**PROBLEMS TO WORK ON**:
1. According to the article on Afghan-Pakistani ties, what share of the votes did Abdullah Abdullah receive in the preliminary results?
2. Reproduce the rows word for word, starting at the beginning of the rows and ending with the line that contains "For every layout".

**TEXT SECTION**:
◇ ◇ ◇ ◇ ◇ ◇ ◇

Ties with Pakistan under a new Afghan president

Waslat Hasrat-Nazimi / Shamil Shams

Security analysts believe Afghan-Pakistani ties are crucial for peace and stability in the region. But will Kabul’s relations with Islamabad improve or deteriorate after a new Afghan president takes charge?

Afghan presidential candidates Ashraf Ghani (L) and Dr. Abdullah Abdullah take part in a debate at 1 TV in Kabul, Afghanistan, 08 February 2014 (Photo: EPA/S. SABAWOON)

Afghan presidential elections are set to go to a run-off after none of the leading candidates received over 50 percent of the votes. According to the preliminary results, former foreign minister Abdullah Abdullah is in the lead so far with 44.9 percent. His opponent and former World Bank economist, Ashraf Ghani Ahmadzai, received 31.5 percent of the votes in the historic April 5 elections.

It is still unclear who will be the next Afghan president. What is also not clear is how the two candidates want to see their country’s ties with Pakistan and the Taliban, who, according to many analysts, receive Islamabad’s backing.

Past and future

“Pakistan doesn’t favor Abdullah because it believes he is close to its arch-rival India, and also because of his links to the anti-Taliban ethnic Tajik Northern Alliance group,” Siegfried O Wolf, a South Asia expert at the University of Heidelberg, told DW.

Afghan President Hamid Karzai (R) shakes hands with Pakistani Prime Minister Nawaz Sharif at a joint news conference in Kabul November 30, 2013 (Photo: REUTERS/Mohammad Ismail)

“Abdullah enjoyed good ties with Pakistan in the 1980s and 90s when he fought against the Soviet Union. Later on, he became close to the Northern Alliance, which fought against the Taliban in 2001,” Nils Wörmer, the head of Konrad Adenauer Foundation’s Kabul office, told DW. “Therefore it is not clear whether Abdullah’s former ties to Islamabad or his Northern Alliance background would determine his future relations with Pakistan.”

Unlike Abdullah, Ghani does not have a direct connection to Pakistan, which makes it hard to assess his future actions, says Wörmer. “But [Ghani] Ahmadzai has repeatedly said that improving ties with Pakistan is one of his goals,” the expert added.

Islamabad-based journalist, Irfan Haider, thinks Abdullah’s past won’t influence his policies if he gets elected, and that he will act maturely. “If Abdullah becomes president, he will definitely be different from Karzai. He will have good relations with India but not at the expense of damaging ties with Pakistan.”

Jochen Hippler, a political scientist at the University of Duisburg-Essen, shares Haider’s views and says that Afghan-Pakistani ties will be influenced by public opinion in Afghanistan, and that “but both candidates are pragmatic enough to understand that a minimal positive relationship with Islamabad is crucial for a peaceful Afghanistan.”

No ambiguity

Wörmer says that Pakistan’s Afghanistan policy is controlled by the nuclear-armed country’s powerful army and it’s equally ubiquitous Inter-Services Intelligence (ISI) spy agency. The Af-Pak expert believes that both Abdullah and Ghani will have to prove that they are capable of dealing with the Pakistani military establishment – something that Hamid Karzai failed to do.

“If the next president wants to transform relations with Islamabad, he will have to prove that he is in charge of things,” said Hippler, who believed Karzai was looking to both sides in order to stay in power. Hippler told DW this would no longer be sufficient.

◇ ◇ ◇ ◇ ◇ ◇ ◇

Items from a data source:
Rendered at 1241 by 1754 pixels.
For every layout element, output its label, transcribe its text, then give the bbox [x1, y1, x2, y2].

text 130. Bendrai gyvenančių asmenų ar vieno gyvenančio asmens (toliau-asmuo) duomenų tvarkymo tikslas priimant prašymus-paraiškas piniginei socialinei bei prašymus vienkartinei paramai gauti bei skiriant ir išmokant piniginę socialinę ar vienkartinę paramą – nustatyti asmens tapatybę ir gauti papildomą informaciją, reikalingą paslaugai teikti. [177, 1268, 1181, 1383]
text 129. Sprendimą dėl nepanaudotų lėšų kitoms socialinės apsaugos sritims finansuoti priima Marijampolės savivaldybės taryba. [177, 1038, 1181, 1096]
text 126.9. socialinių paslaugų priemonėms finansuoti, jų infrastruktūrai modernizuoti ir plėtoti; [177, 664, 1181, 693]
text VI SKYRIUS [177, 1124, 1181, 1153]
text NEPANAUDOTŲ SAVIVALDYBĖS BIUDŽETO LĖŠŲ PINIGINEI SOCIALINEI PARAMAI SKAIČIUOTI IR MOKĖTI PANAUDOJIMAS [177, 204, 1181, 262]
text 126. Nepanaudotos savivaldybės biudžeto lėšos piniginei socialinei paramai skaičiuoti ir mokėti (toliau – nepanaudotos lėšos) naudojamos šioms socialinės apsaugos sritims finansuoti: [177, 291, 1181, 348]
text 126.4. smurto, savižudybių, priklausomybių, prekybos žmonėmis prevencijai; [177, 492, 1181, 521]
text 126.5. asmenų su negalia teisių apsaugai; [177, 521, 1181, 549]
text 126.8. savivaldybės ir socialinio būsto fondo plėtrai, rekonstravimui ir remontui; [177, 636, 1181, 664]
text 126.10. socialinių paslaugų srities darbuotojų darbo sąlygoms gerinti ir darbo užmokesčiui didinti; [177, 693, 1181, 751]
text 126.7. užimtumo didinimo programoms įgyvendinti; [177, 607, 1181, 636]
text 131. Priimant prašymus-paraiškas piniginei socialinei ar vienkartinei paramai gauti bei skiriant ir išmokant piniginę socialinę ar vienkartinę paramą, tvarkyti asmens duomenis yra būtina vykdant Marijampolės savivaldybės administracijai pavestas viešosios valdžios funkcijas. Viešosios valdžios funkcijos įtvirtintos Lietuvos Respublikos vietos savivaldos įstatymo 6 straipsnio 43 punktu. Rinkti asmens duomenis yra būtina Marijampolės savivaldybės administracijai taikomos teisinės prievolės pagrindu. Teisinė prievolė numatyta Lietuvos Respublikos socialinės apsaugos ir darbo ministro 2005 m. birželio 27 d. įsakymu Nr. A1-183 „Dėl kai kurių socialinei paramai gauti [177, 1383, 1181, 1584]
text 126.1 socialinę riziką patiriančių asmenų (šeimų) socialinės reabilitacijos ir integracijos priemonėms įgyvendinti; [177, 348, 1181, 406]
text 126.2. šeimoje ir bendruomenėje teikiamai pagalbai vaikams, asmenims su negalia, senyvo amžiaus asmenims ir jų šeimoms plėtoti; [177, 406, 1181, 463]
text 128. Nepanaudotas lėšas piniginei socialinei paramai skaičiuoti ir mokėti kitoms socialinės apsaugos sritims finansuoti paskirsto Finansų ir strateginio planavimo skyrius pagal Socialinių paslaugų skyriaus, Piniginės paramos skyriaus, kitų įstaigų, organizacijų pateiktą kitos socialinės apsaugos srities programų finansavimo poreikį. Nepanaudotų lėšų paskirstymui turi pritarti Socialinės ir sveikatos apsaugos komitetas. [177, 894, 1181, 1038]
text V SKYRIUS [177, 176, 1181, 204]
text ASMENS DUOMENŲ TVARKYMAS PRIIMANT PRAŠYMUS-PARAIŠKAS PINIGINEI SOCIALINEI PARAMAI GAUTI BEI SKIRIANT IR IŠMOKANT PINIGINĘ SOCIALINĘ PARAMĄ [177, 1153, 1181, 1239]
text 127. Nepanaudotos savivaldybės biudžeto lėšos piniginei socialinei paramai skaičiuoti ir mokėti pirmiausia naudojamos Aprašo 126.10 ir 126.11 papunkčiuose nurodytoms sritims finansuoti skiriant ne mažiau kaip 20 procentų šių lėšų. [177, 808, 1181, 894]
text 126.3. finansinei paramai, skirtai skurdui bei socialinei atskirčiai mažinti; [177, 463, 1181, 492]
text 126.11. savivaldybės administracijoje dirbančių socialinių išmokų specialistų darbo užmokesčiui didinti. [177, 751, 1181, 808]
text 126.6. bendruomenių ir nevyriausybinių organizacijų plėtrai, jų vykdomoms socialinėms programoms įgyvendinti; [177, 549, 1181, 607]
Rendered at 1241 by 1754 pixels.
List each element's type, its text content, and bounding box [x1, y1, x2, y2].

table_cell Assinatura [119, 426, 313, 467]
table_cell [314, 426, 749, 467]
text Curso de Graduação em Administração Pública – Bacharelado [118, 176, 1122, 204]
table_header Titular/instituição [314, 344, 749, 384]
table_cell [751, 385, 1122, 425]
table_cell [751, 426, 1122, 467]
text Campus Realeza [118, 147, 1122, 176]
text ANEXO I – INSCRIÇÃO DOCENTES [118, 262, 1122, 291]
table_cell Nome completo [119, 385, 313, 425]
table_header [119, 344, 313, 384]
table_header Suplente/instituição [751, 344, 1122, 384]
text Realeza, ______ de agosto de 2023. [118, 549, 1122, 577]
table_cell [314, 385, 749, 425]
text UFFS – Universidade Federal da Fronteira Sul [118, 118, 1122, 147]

◇ ◇ ◇ ◇ ◇ ◇ ◇

**REPLIES**:
1. 44.9 percent

2.
Rendered at 1241 by 1754 pixels.
For every layout element, output its label, transcribe its text, then give the bbox [x1, y1, x2, y2].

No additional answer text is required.